*** Begin section ***

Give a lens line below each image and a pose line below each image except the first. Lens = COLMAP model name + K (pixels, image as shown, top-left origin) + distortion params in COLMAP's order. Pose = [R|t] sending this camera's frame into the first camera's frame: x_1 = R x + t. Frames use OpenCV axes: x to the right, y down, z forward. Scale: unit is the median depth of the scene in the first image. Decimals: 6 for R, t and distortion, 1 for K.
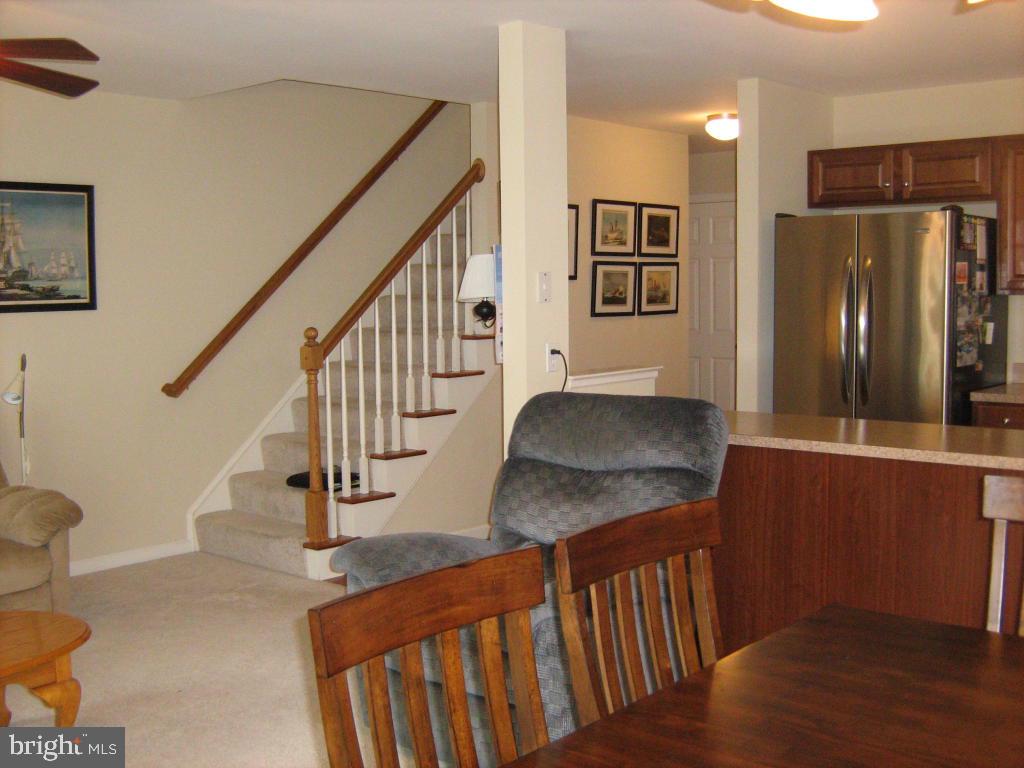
lens RADIAL K [[1173.8, 0, 508.8], [0, 1173.8, 380.0], [0, 0, 1]] dist [-0.099852, 0.000000]
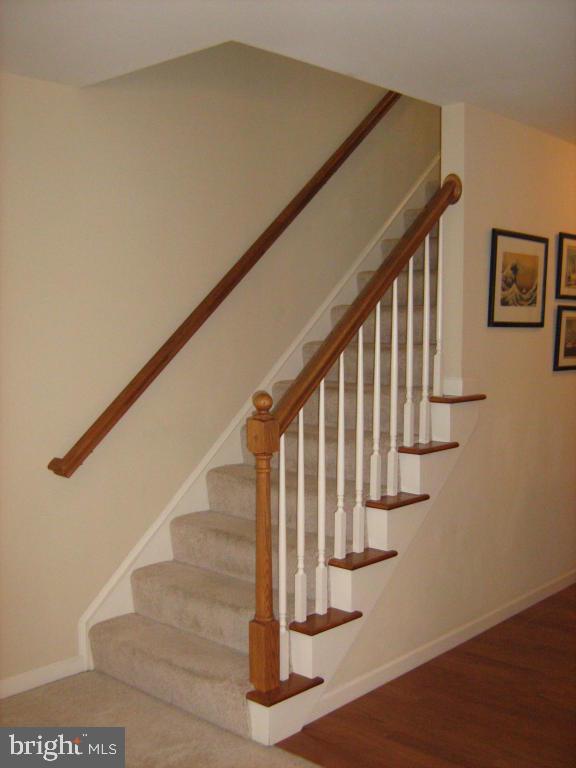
lens RADIAL K [[880.4, 0, 290.9], [0, 880.4, 388.5], [0, 0, 1]] dist [-0.099852, 0.000000]
pose [[0.999906, 0.012849, -0.004693, -0.133712], [-0.012874, 0.999902, -0.005516, -0.040373], [0.004622, 0.005576, 0.999974, 0.417825]]
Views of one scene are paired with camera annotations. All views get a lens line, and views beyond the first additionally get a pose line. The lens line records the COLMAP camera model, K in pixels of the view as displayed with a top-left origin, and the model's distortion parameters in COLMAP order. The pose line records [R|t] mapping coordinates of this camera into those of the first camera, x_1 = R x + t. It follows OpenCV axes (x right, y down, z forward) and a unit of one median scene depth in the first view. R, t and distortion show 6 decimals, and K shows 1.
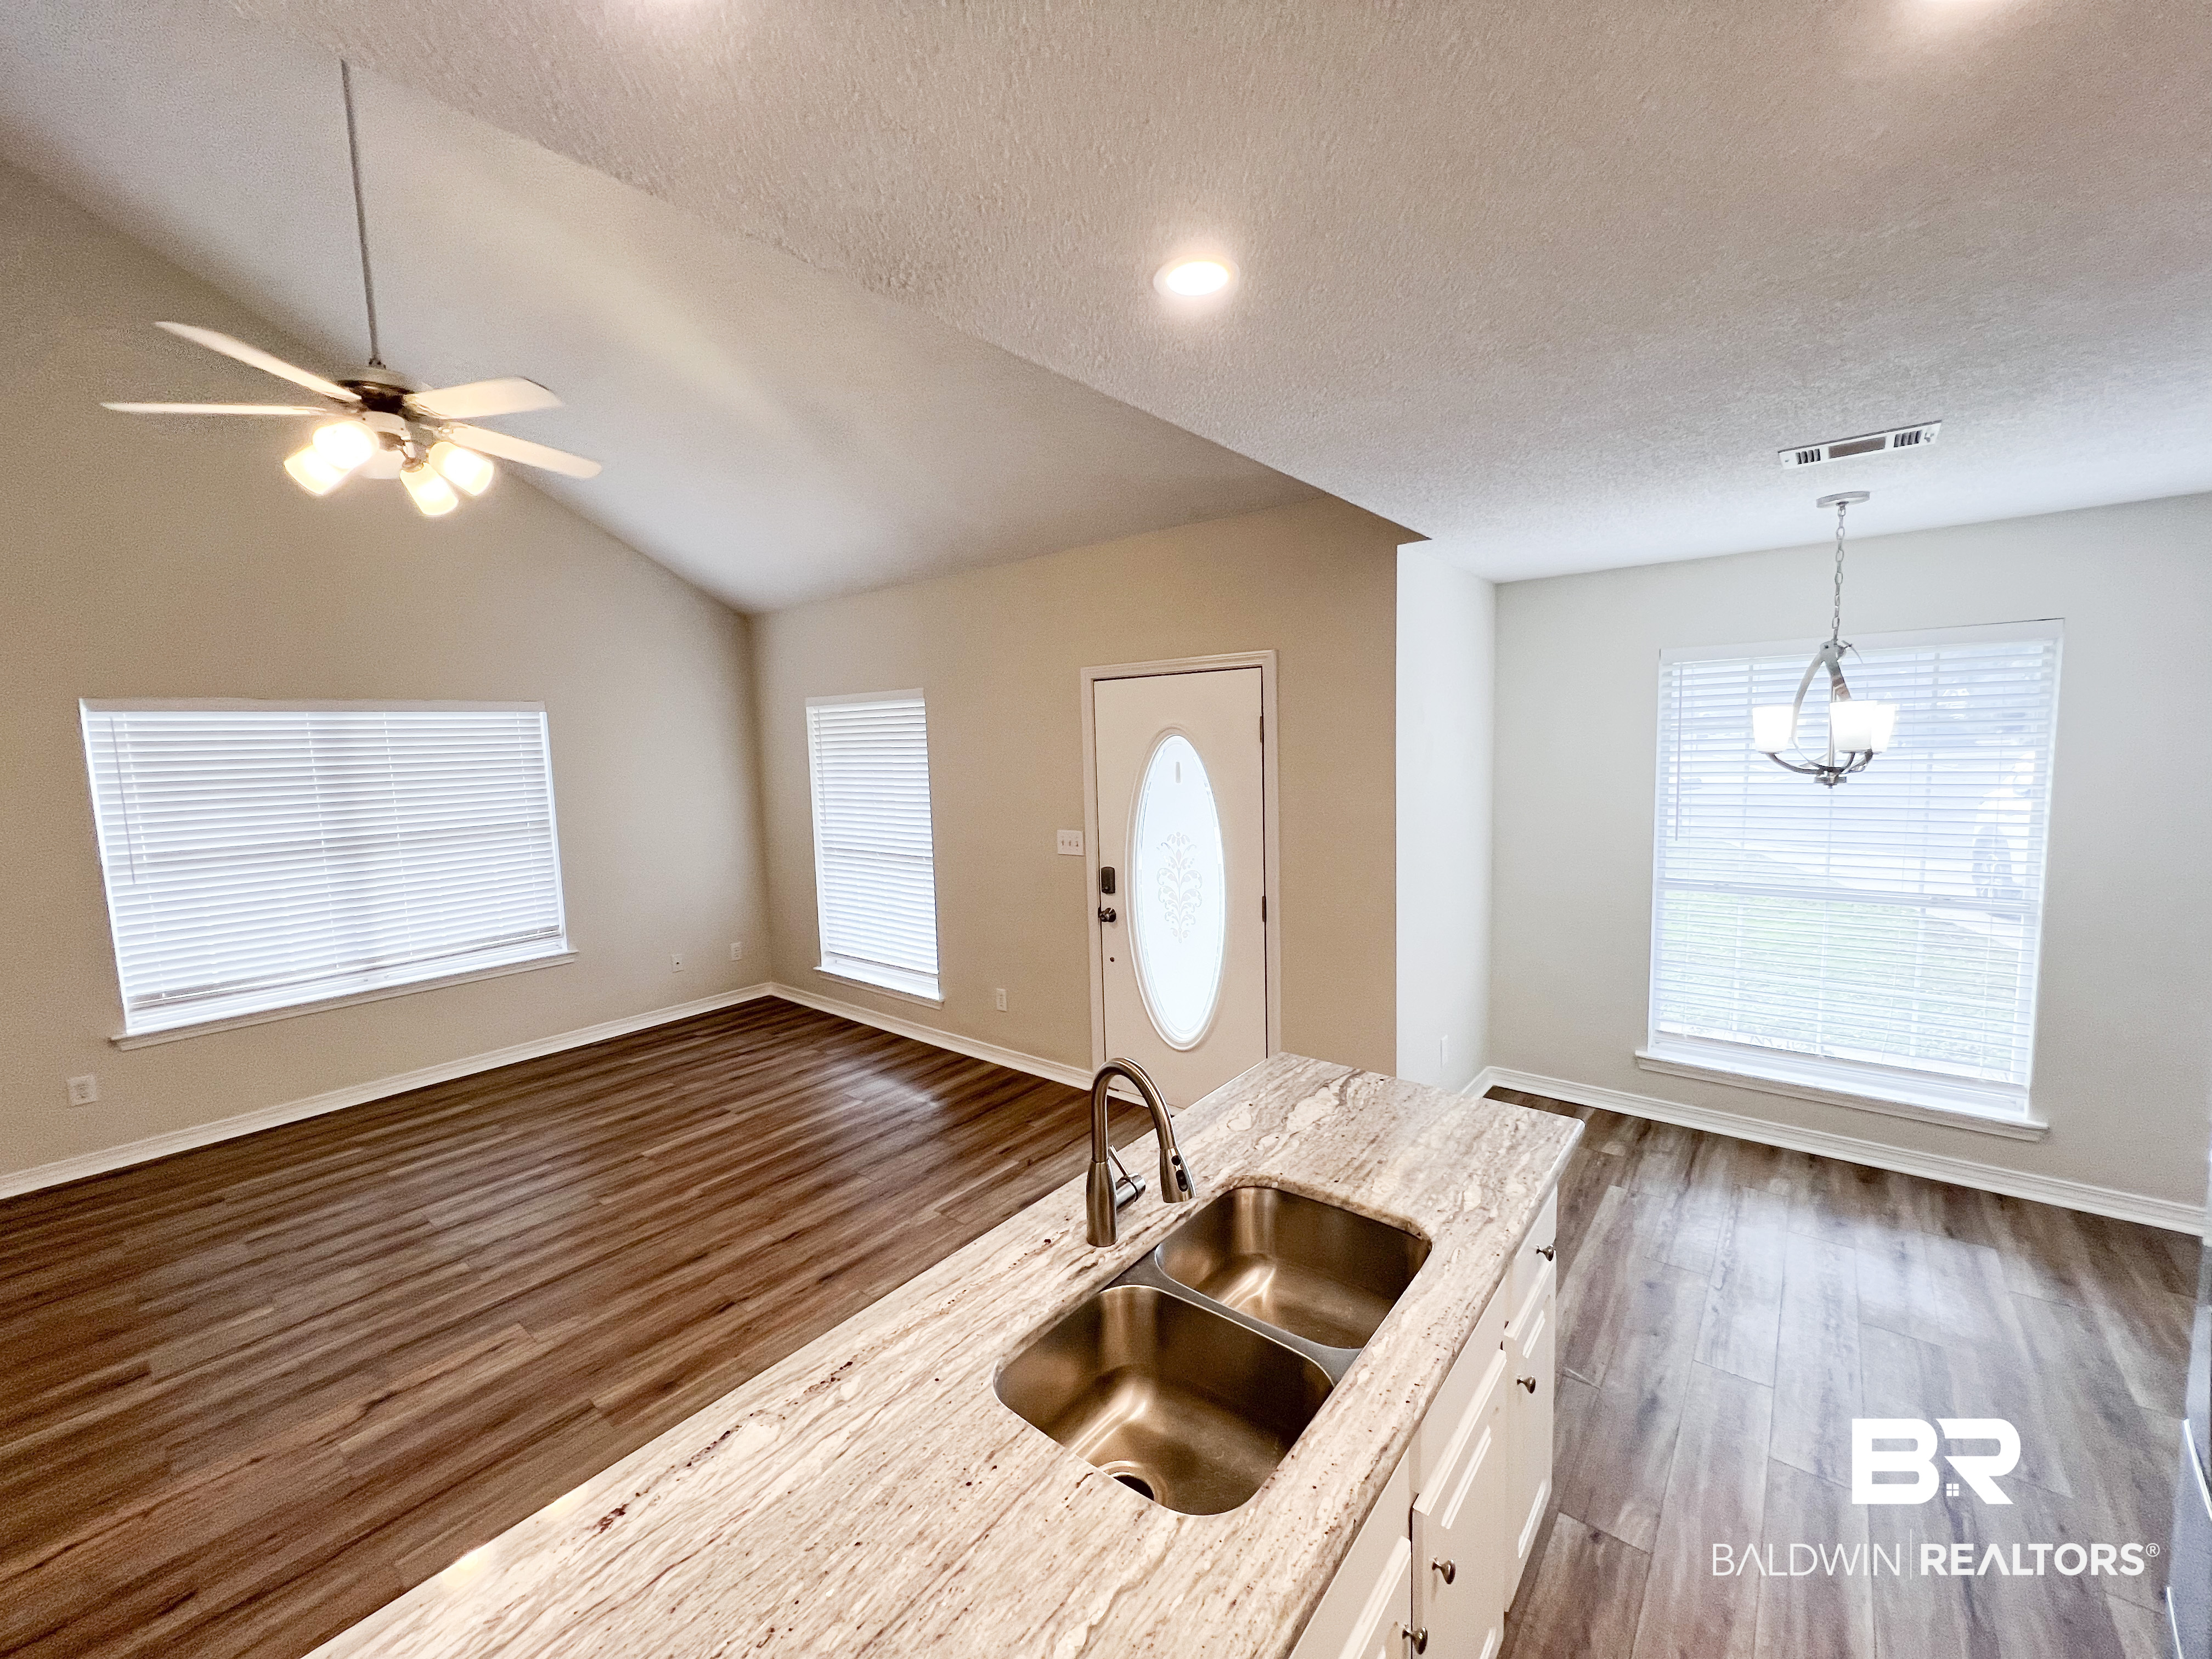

*** End section ***

### Exercise details
Transcribe all the records above word for word, without their images.

### Task response
Give a lens line below each image and a pose line below each image except the first. Lens = COLMAP model name + K (pixels, image as shown, top-left origin) + distortion params in COLMAP's order. Pose = [R|t] sending this camera's frame into the first camera's frame: x_1 = R x + t. Frames use OpenCV axes: x to the right, y down, z forward. Scale: unit is the median depth of the scene in the first image. Decimals: 6 for R, t and distortion, 1 for K.
lens RADIAL K [[1173.8, 0, 508.8], [0, 1173.8, 380.0], [0, 0, 1]] dist [-0.099852, 0.000000]
lens RADIAL K [[880.4, 0, 290.9], [0, 880.4, 388.5], [0, 0, 1]] dist [-0.099852, 0.000000]
pose [[0.999906, 0.012849, -0.004693, -0.133712], [-0.012874, 0.999902, -0.005516, -0.040373], [0.004622, 0.005576, 0.999974, 0.417825]]
Views of one scene are paired with camera annotations. All views get a lens line, and views beyond the first additionally get a pose line. The lens line records the COLMAP camera model, K in pixels of the view as displayed with a top-left origin, and the model's distortion parameters in COLMAP order. The pose line records [R|t] mapping coordinates of this camera into those of the first camera, x_1 = R x + t. It follows OpenCV axes (x right, y down, z forward) and a unit of one median scene depth in the first view. R, t and distortion show 6 decimals, and K shows 1.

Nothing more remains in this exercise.